Wine from Eastern Washington State: Time Marches on
Aug 3, 2009
My uncle Paul used to tell how Italian immigrant farmers in the Walla Walla Valley of south eastern Washington State used to make good wine for themselves. He came of age during Prohibition when alcoholic beverages were illegal in the US, and young people drank whatever they could get their hands on. The wine, he always said, was so much better than anything else that, long before most Americans discovered the pleasures of wine, he sought it out because the local stuff had given him a hint of what fine wine might be. For years the Christmas card from him and Caroline, his wife, always contained a couple of bills with the instructions to “buy some good wine.”
I’ve often wondered what he would make of the excellent wines now being made around Walla Walla and in the Columbia River Valley. Recently my husband arrived home with a bottle of Gordon Brothers 2003 Syrah. He’d found it at our neighborhood liquor store, the Société des alcools du Québec, which always has a good selection of European and Australian wine but doesn’t often have much from the western US. He’d never heard of the winery but what sold him was the notation on the back that Gordon Brothers’ postal address is in Pasco.

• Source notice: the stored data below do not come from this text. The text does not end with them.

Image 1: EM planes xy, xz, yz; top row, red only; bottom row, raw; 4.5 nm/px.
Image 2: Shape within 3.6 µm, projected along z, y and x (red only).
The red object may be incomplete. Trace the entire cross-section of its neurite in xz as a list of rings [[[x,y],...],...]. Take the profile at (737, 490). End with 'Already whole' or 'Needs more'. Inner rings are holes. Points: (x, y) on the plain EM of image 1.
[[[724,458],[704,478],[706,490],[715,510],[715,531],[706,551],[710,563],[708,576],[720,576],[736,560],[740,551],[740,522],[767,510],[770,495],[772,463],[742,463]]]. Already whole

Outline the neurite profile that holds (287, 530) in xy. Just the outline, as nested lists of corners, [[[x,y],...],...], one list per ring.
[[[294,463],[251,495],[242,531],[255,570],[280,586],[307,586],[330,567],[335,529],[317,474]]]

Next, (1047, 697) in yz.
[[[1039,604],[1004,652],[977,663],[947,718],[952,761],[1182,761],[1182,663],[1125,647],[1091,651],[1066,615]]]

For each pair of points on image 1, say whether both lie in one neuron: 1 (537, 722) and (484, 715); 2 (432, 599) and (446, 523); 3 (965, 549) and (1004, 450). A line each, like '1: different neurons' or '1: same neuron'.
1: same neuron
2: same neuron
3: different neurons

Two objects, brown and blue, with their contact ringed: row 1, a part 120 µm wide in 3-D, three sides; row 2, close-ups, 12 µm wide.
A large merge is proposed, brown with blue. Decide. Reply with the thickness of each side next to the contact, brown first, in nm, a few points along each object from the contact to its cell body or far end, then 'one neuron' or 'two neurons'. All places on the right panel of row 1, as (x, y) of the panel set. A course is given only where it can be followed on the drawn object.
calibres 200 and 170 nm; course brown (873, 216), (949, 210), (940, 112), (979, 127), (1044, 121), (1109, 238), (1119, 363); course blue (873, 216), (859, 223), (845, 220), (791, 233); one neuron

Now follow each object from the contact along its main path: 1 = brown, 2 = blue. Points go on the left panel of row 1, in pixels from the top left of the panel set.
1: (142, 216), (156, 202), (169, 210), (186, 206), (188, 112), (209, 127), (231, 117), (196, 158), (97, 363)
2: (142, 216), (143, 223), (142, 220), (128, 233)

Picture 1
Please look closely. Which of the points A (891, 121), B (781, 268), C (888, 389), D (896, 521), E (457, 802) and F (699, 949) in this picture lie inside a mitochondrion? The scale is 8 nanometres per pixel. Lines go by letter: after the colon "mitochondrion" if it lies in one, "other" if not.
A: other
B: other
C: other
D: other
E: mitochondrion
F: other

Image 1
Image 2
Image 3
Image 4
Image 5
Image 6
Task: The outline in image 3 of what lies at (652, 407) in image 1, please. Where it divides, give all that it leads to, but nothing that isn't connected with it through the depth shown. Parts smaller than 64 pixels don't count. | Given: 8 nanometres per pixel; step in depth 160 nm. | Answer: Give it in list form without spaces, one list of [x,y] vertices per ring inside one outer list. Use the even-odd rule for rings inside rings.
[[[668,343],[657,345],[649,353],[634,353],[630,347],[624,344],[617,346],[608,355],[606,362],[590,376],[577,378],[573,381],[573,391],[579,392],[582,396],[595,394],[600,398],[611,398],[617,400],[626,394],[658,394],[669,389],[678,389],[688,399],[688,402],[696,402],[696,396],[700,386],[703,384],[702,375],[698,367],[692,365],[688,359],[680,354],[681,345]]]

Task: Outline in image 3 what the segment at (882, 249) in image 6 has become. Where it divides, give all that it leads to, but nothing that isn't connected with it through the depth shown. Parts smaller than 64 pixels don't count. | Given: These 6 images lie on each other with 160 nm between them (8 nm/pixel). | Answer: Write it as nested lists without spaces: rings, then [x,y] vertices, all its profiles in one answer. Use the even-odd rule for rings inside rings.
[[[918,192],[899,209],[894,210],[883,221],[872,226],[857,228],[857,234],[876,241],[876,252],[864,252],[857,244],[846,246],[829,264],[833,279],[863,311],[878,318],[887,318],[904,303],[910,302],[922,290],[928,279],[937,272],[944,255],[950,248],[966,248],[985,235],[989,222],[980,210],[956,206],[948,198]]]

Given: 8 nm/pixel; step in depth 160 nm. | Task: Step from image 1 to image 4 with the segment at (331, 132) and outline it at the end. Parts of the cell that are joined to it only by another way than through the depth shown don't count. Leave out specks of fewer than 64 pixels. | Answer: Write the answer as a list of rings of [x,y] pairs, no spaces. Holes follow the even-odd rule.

When I was born my parents were living in Pasco: my father was working for the US Army Engineers at Hanford, and my mother had gone home to Walla Walla--about 60 miles away--to have me. It was wartime and what was going on in that corner of the country was the deepest secret. Only when the first atomic bomb was tested in July, 1945, did the world learn what the secret was: plutonium. The problems unleashed by the work done there are still with us, unfortunately.
Time marches on, though, and, happily, some of the paths time takes are more agreeable than those toward war and destruction. The wine we drank was rich, fruity, and great accompaniment to garlic chicken. That it came from near where I was born made it particularly pleasant. Of course, my Dad would have never given house room to garlic chicken--with the exception of baked Walla Walla sweet onions, he hated any dish with either garlic or onions--but the fact that both are staples of ordinary North American cooking now is another bit of progress, I think.